La melancolía tiene un punto de dulzura, como si uno se
pudiera recostar en los suaves almohadones de la tristeza a descansar de la
vida, a fantasear con bellas ruinas de tiempos pasados, como en los cuadros de
Panini.
En la melancolía el tiempo se detiene, uno puede retirarse de los
ajetreos del mundo como un guerrero vencido, y guarecerse en un rincón de
penumbra para repasar, ya sin ánimo trágico ni aspiración heroica, los
naufragios de la vida.
En cambio, el abatimiento
es otro género de tristeza. Así como en la melancolía todo está concluido, y
hay un abandono y una dulce derrota, el abatimiento tiene aún todo por en
medio: los útiles rotos, las obras inacabadas, los deberes a la espera.

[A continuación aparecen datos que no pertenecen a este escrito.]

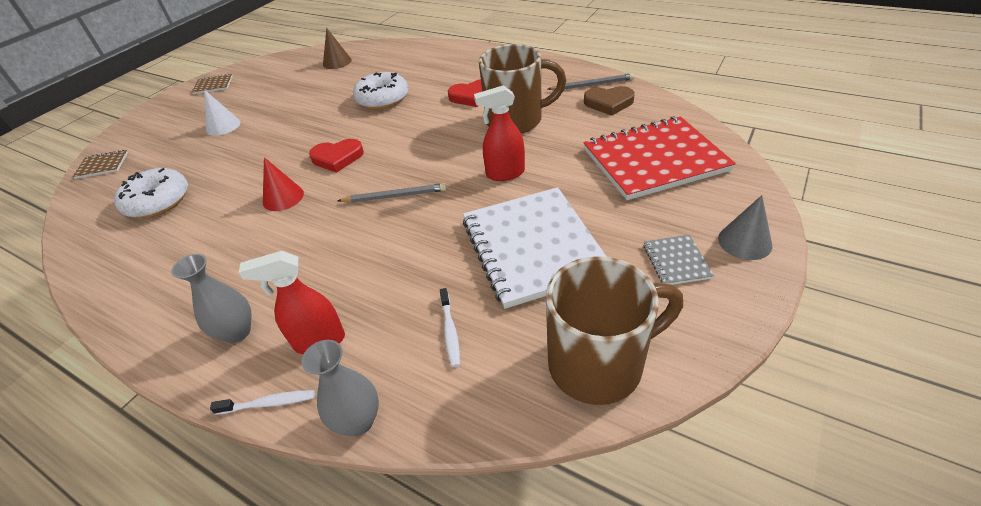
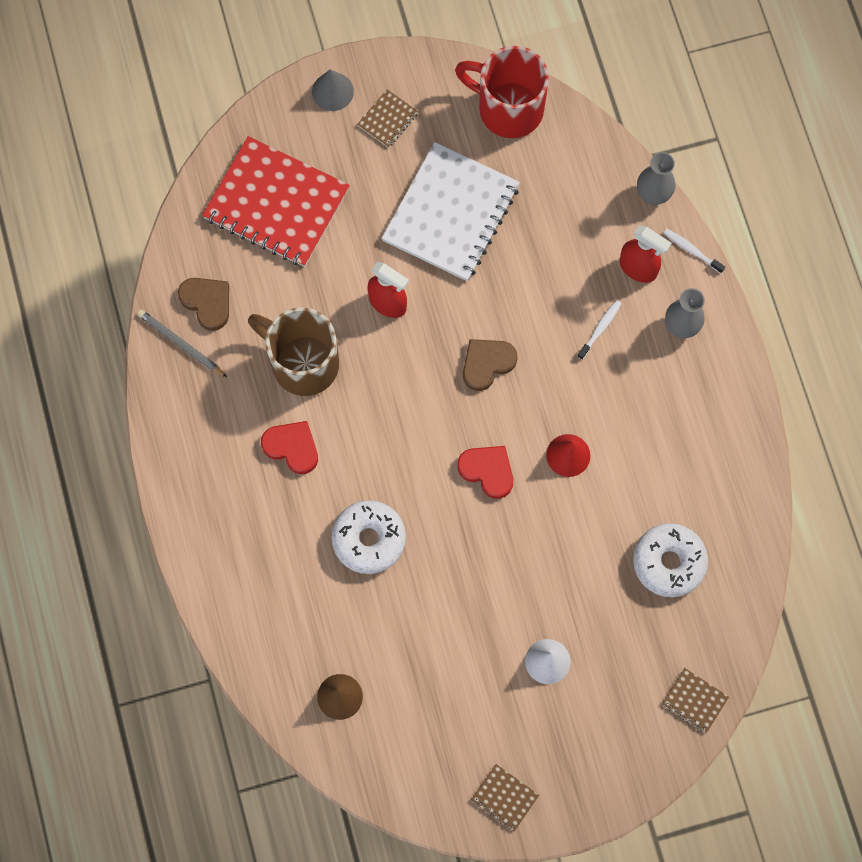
camera: 140 degrees left, 30 degrees up
(395, 196) = (487, 364): grey pencil -> brown heart
(450, 331) = (561, 202): white toothbrush -> white toothbrush (600, 329)
(599, 363) = (507, 108): brown mug -> red mug
(676, 261) = (388, 119): grey notebook -> brown notebook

El
abatimiento es un gemido de impotencia frente al peso de la vida que nos supera,
que se amontona sobre nosotros y nos aplasta. El abatido está desbordado, pide tregua
y no se le da, quiere huir y no encuentra salida: todo está aún por hacer. Ni
siquiera puede rendirse, pues cada motivo le recuerda, implacablemente, una obligación
pendiente.
El abatido está acorralado, sitiado, abrumado por el remordimiento
de los fracasos y los reclamos de la vida que aguarda inquietante tras la
puerta. Si la melancolía es dulce y triste, el abatimiento es triste y amargo.